Sisyphus and the European Debt
New data on the sovereign debt situation in Europe was released today and, as noted in this story at the New York Times from which the graphic below was culled, it appears that policymakers are having about as much success in reducing their debt-to-GDP ratios as Sisyphus had in getting a boulder to stay atop the hill he kept pushing it up (for those not bothering to click the link, the boulder kept rolling back down).
In short, reducing government spending to close budget gaps has had an adverse impact on economic growth, so, traditional debt-to-GDP ratios have been rising as budget deficits shrink. All told, the debt of the 17 eurozone nations rose to a new record high of 90 percent of GDP in the second quarter, up from 88.2 percent in the first quarter, prompting many economists (including those at the IMF who recently did an about-face on this subject) to conclude that slashing government spending might not be the best approach.

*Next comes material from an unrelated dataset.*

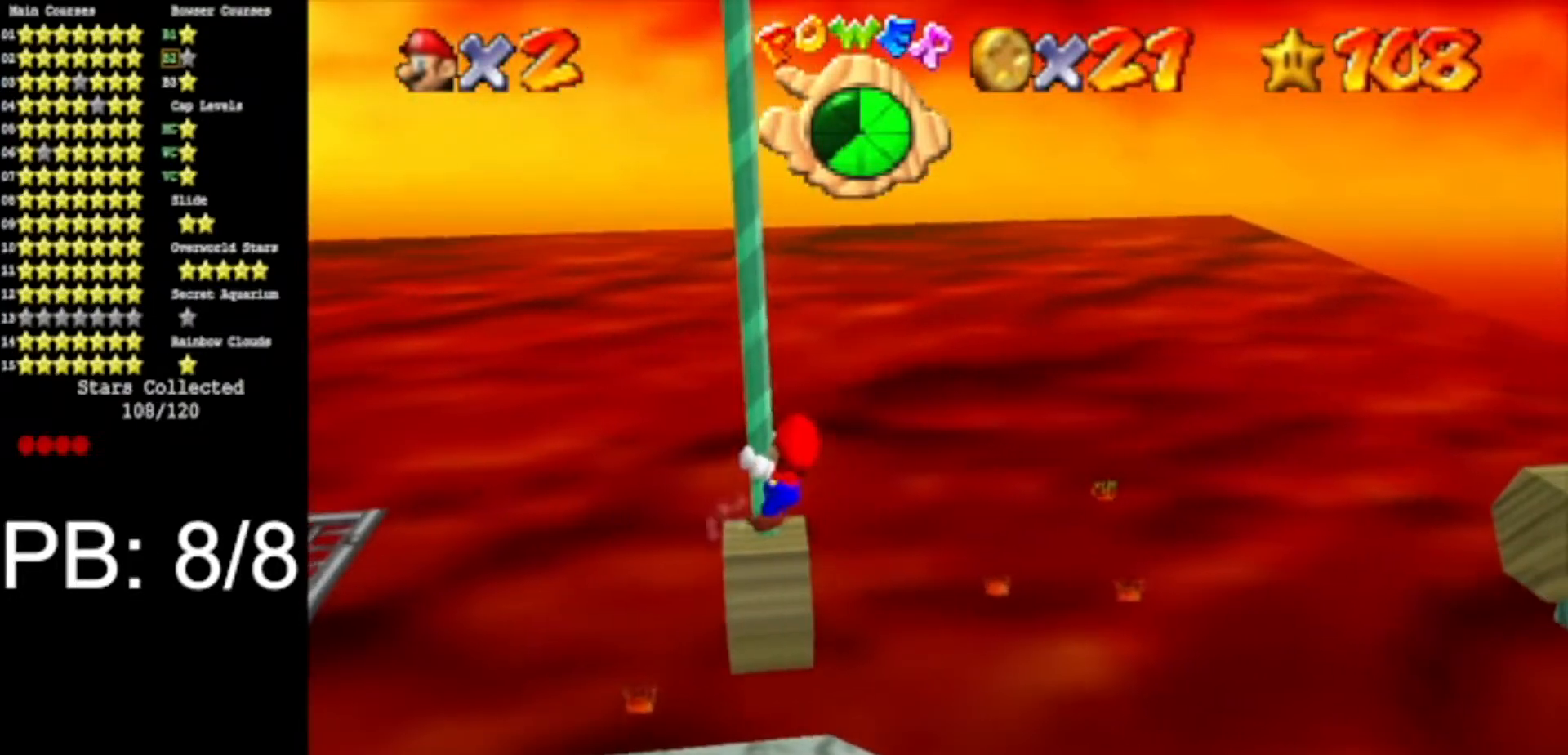
{"buttons": [], "left_stick": "up", "events": [[401, "left_stick", "up"]]}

Of course, others argue that there are no good solutions to Europe’s debt troubles given where they started out when the sovereign debt crisis began in 2009 and this is particularly true for a country like Greece, where, just a few years ago, government spending accounted for nearly 50 percent of economic output.
The words of GMO’s Jeremy Grantham are applicable here as, when asked how he’d remedy the world’s economic ills, he famously said some time ago, “Well, I wouldn’t start from here”.